I’d been a writer and editor for 30 years, so how hard could teaching possibly be? Ha!

I’m closing out my first semester (don’t tell my students that they’re my test rats) as an adjunct instructor teaching editing. Have I ever learned a lot.

I thought the tough part was getting the gig in the first place in this fractured economy, with seasoned journalists being pitched over the side daily as if they were the detritus scooped up in fishing nets. The first challenge came in building the dreaded syllabus. There was the 200-page university policy guide to digest first, and a dozen crucial caveats that needed to be worded just so, to ensure the students knew what to expect and what was expected of them (mainly the latter). That accomplished, the real question was: What would I do with 45 hours of class time?

Thinking back to effective teaching regimens I’ve encountered, my first thought, of course, was of the Dow Jones crash course of 1976. Dr. Ed Trayes took a group of raw recruits (well, I was raw) and turned them into ready-for-primetime editors. Lots of drills, lots of editing, lots of repetitions, not unlike a team running through the playbook over and over until muscle memory takes over.

Now it’s time to bring on the students. My course is a prerequisite for journalism majors. They are almost all juniors, but it’s not clear that they pay much attention to the news. Fundamentals of grammar and usage seem about as familiar as the major cities of Turkmenistan.

W.W.E.T.D. (What would Ed Trayes do?) I gave them maps. The empty U.S. map (fill in the states).
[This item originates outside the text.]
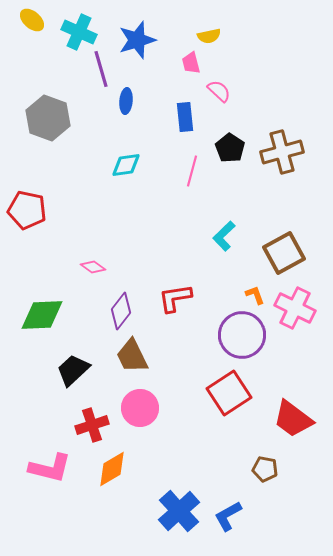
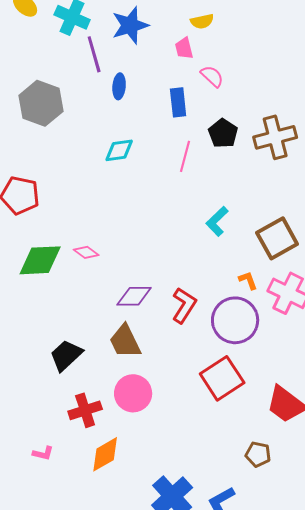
red L-shape: (175, 298) -> (184, 305), moved, turned 132
purple diamond: (121, 311) -> (134, 296), moved, turned 51
green diamond: (42, 315) -> (40, 260), moved
pink L-shape: (50, 468) -> (43, 453), size x0.5

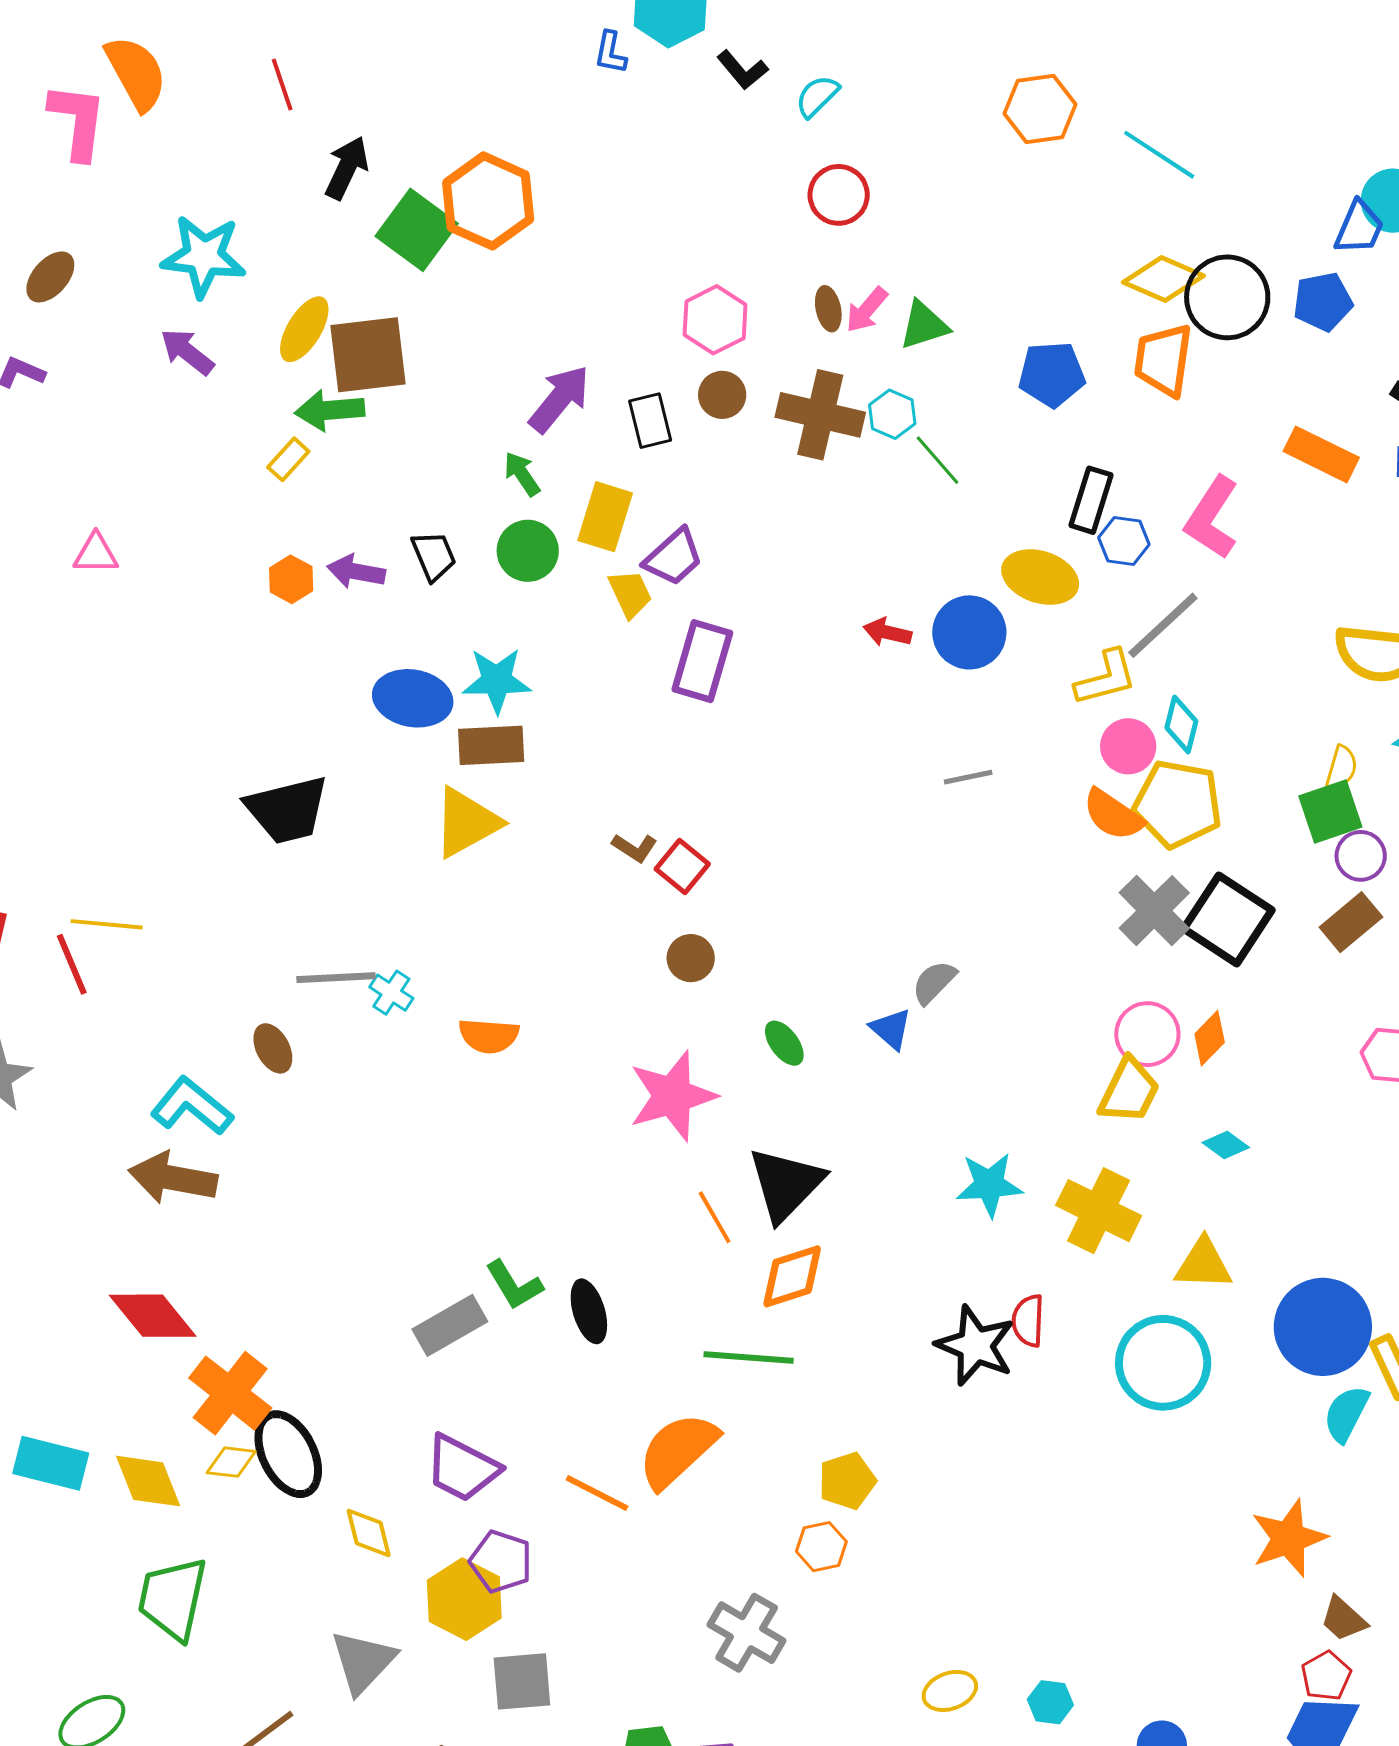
Western Europe. South America. The Middle East. We followed the textbook: verbs, tenses, moods, punctuation. I stressed the things that I knew, from 30 years of observation, that professional writers quite often get wrong. We mined the rich veins of the AP Stylebook (abbreviations, capitalization et al).

The class took on a certain form that the students seemed to find familiar and comfortable: A quiz, a lecture, a drill. Gradually there emerged … a learning curve! They began to change “pled” to “pleaded,” to edit out “allegedly” and to change errors they weren’t sure about into different wording that eliminated the problem. They would sneer at clichés.

And then, they began to nail the news questions on the quizzes. Before class one day, I overheard two students in animated conversation. “Are they putting the automakers in the bailout?” one asked. Quiet to a fault through the early part of the semester, they began to emerge. “Can we review the quizzes in class?” a student asked. A reasonable request. We added a discussion of the way, or ways, the questions could be correctly answered. The news questions became a starting point for an examination of the big, big, big issues of the day and a realization of the momentous time we were in – a historic presidential election, a calamitous economy.

I began to see that along with transferring the nuts and bolts of taming language and sniffing out factual blunders, the class was instilling a thirst for understanding how the world fit together from day to day, year to year. Isn’t that the best lesson in journalism?